Exercise brief: A single count is required: the lines of the data below in which the word "more" occurs.

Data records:
______

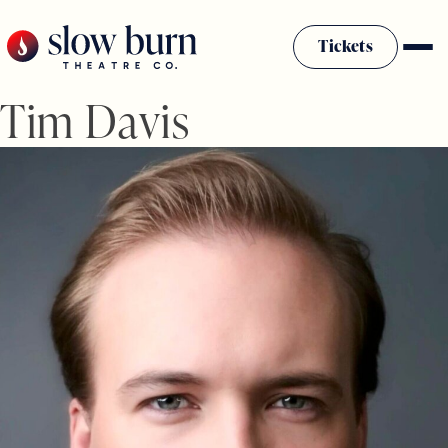
Skip
to
Tickets
content
Tim Davis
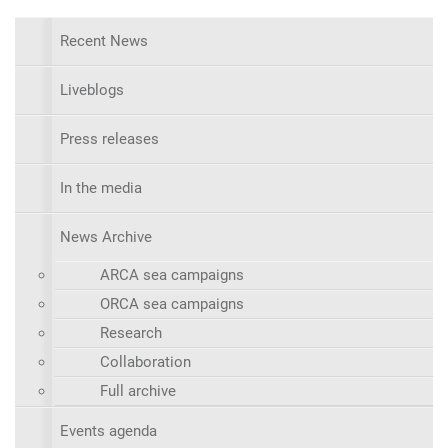
Recent News
Liveblogs
Press releases
In the media
News Archive
ARCA sea campaigns
ORCA sea campaigns
Research
Collaboration
Full archive
Events agenda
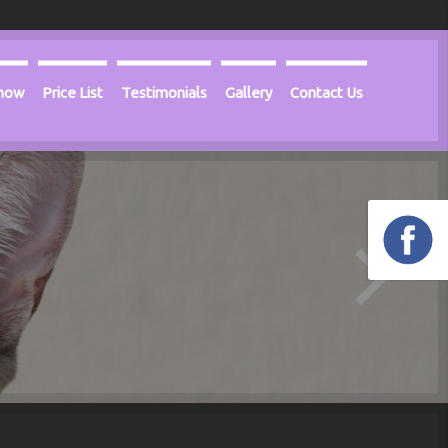
Know
Price List
Testimonials
Gallery
Contact Us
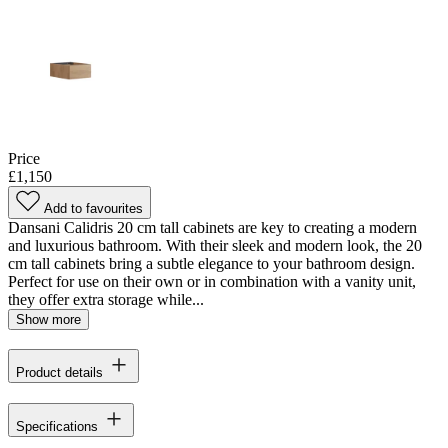
Price
£1,150
Add to favourites
Dansani Calidris 20 cm tall cabinets are key to creating a modern
and luxurious bathroom. With their sleek and modern look, the 20
cm tall cabinets bring a subtle elegance to your bathroom design.
Perfect for use on their own or in combination with a vanity unit,
they offer extra storage while...
Show more
Product details
Specifications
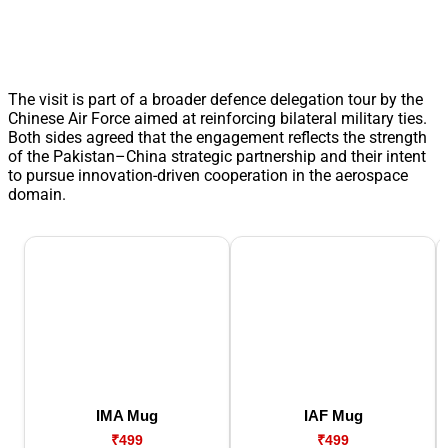
The visit is part of a broader defence delegation tour by the
Chinese Air Force aimed at reinforcing bilateral military ties.
Both sides agreed that the engagement reflects the strength
of the Pakistan–China strategic partnership and their intent
to pursue innovation-driven cooperation in the aerospace
domain.
IMA Mug
IAF Mug
₹499
₹499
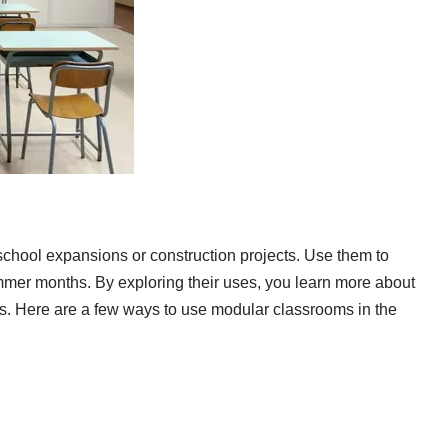
school expansions or construction projects. Use them to
mmer months. By exploring their uses, you learn more about
ors. Here are a few ways to use modular classrooms in the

______

Reply to the exercise: 2